As estatísticas oficiais da prefeitura são divulgadas anualmente, por meio de balanços da CET (Companhia de Engenharia de Tráfego).
Para Sérgio Ejzenberg, engenheiro e mestre em transportes pela USP, as novas velocidades influenciaram nesse aumento das estatísticas.
"Velocidade maior é compatível no limite da segurança. Não pode aumentar a mobilidade ao custo de vidas. É uma equação inaceitável."
Pelo levantamento da PM, 57% das ocorrências nos três primeiros meses deste ano nas marginais foram em colisões traseiras, condição que pode indicar a influência da velocidade nos acidentes. Na prática, quanto maior a velocidade, maior a distância necessária para um veículo parar.
"Na marginal, a quantidade de faixas é variável, gerando reduções de velocidades, em uma via com limite rodoviário [de 90 km/h]", afirma Ejzenberg, para quem as paradas repentinas podem causar essas batidas.
FATOR DE RISCO
Uma campanha lançada neste mês pelo Detran, órgão de trânsito ligado ao governo Geraldo Alckmin (PSDB), destaca a influência da velocidade "entre os principais fatores de risco no trânsito".

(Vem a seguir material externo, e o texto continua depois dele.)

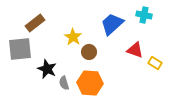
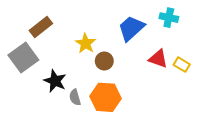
gray square: (20, 49) -> (23, 57), turned -30
yellow rectangle: (155, 63) -> (182, 65), moved

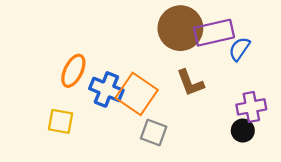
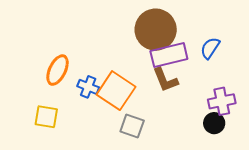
purple rectangle: (214, 33) -> (169, 55), moved
blue cross: (106, 89) -> (88, 87), size x0.7

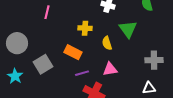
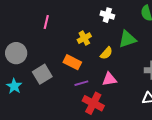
yellow cross: (85, 28) -> (84, 38), turned -32
green triangle: (128, 29) -> (127, 39), turned 48
yellow semicircle: (107, 43) -> (106, 53), turned -120

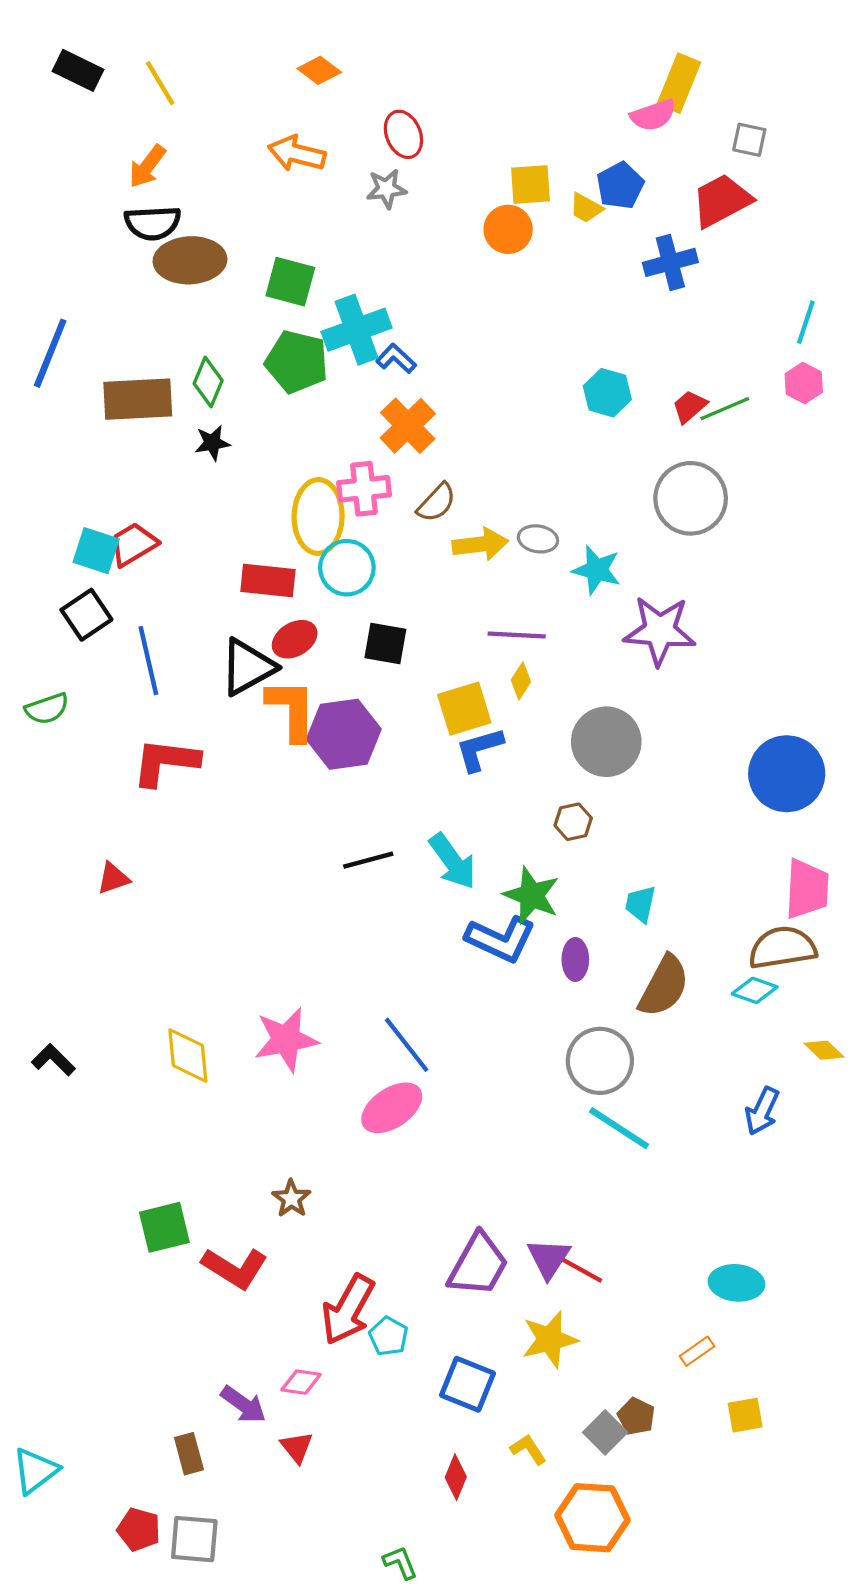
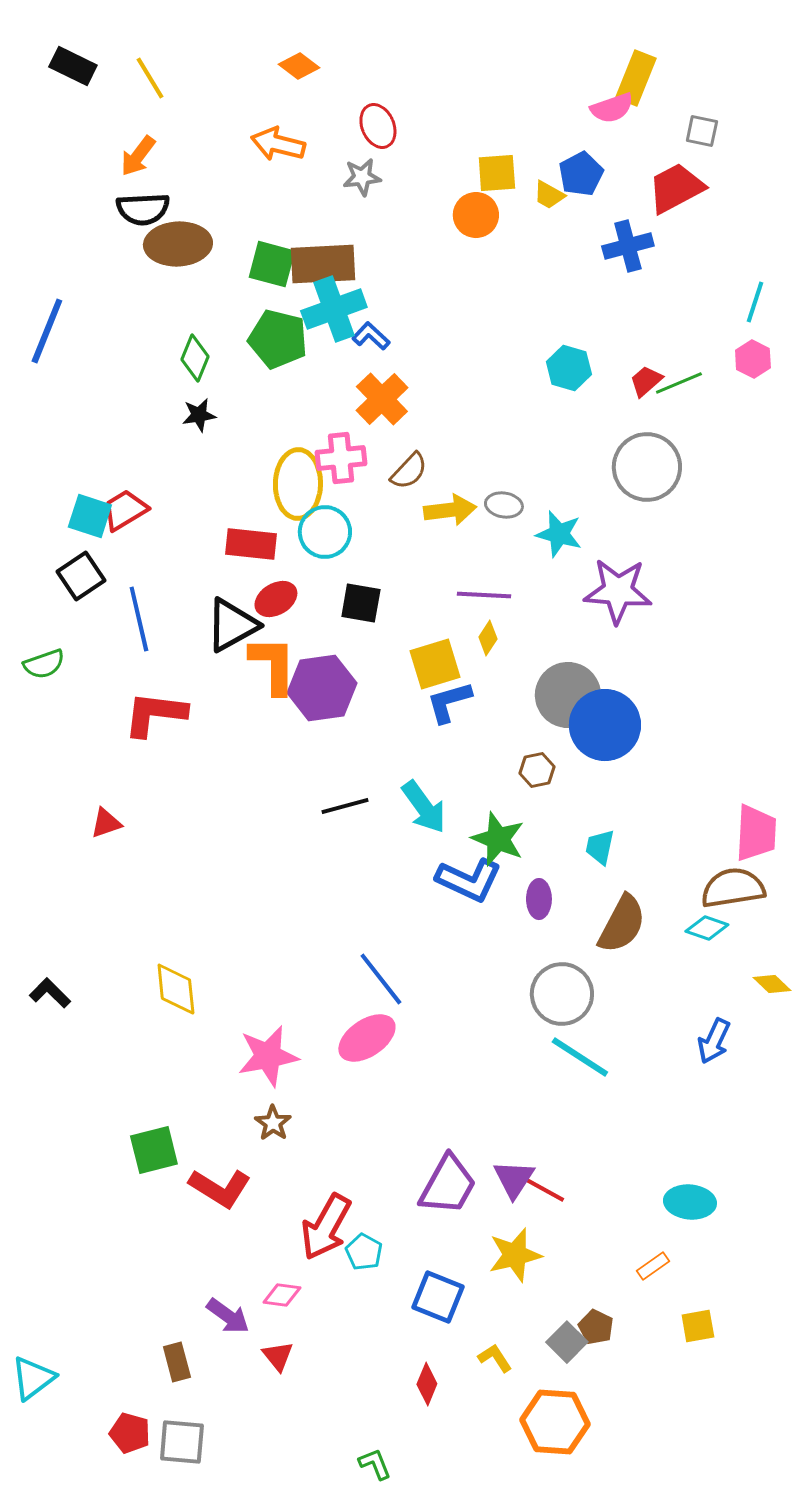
brown rectangle: (138, 399) -> (323, 264), moved
blue circle: (787, 774) -> (605, 725), moved
pink star: (286, 1040) -> (268, 1056), moved

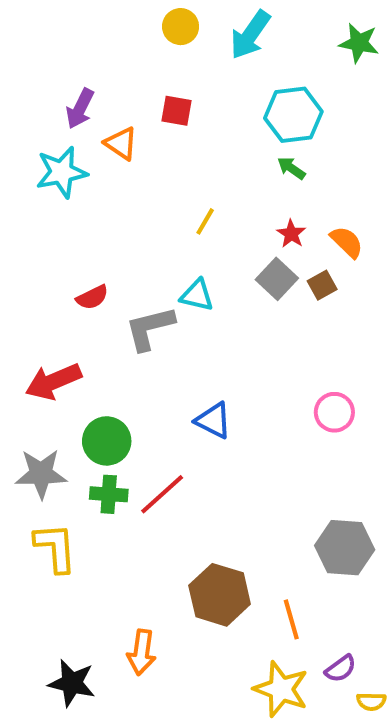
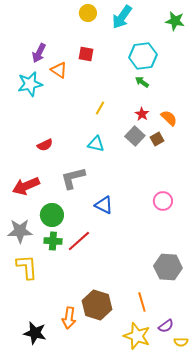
gray L-shape: (150, 328) -> (73, 178), moved
brown hexagon: (220, 595) -> (97, 305), moved

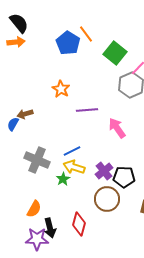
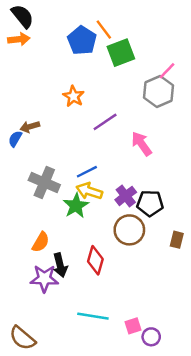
green square: (115, 53) -> (121, 53), moved, turned 30
purple line: (87, 110) -> (105, 122), turned -30
green star: (63, 179) -> (76, 206), size x1.5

"A OMS [Organização Mundial da Saúde] estima que um aumento de 5% na velocidade média amplia em cerca de 10% os acidentes envolvendo lesões e de 20% a 30% as colisões fatais", afirma a divulgação da campanha do órgão.
O Detran diz que os riscos de um pedestre adulto morrer se atingido por um carro a menos de 50 km/h é de 20%. "Porém a chance de letalidade sobe para 60% se a pessoa for atropelada a 80 km/h."
O capitão Cunha, da PM, considera ainda ser cedo para atribuir a alta dos acidentes nas marginais Pinheiros e Tietê à mudança dos limites.
"A velocidade é um fator que influencia as ocorrências, mas a imprudência dos motoristas ainda é predominante."
Ele cita que 27% das autuações aplicadas a caminhoneiros nas duas marginais foram por mau estado de conservação do veículo, como trafegar com pneu liso.
O presidente da comissão de trânsito da OAB-SP, Maurício Januzzi, cita a ineficiência da fiscalização como fator para acidentes com motos.
Segundo a prefeitura, há 14 radares-pistola usados nas marginais por agentes de trânsito para multar motos. "Essa quantidade é pouca e deixa brechas", diz Januzzi.
O consultor de trânsito Flamínio Fichmann diz que os radares-pistola não são capazes de flagrar excesso de velocidade à noite porque usam um sistema por imagem.
"Seria necessário habilitar os radares fixos para multar as motos nos corredores e realizar mais blitze."
Matéria publicada na Folha de S. Paulo.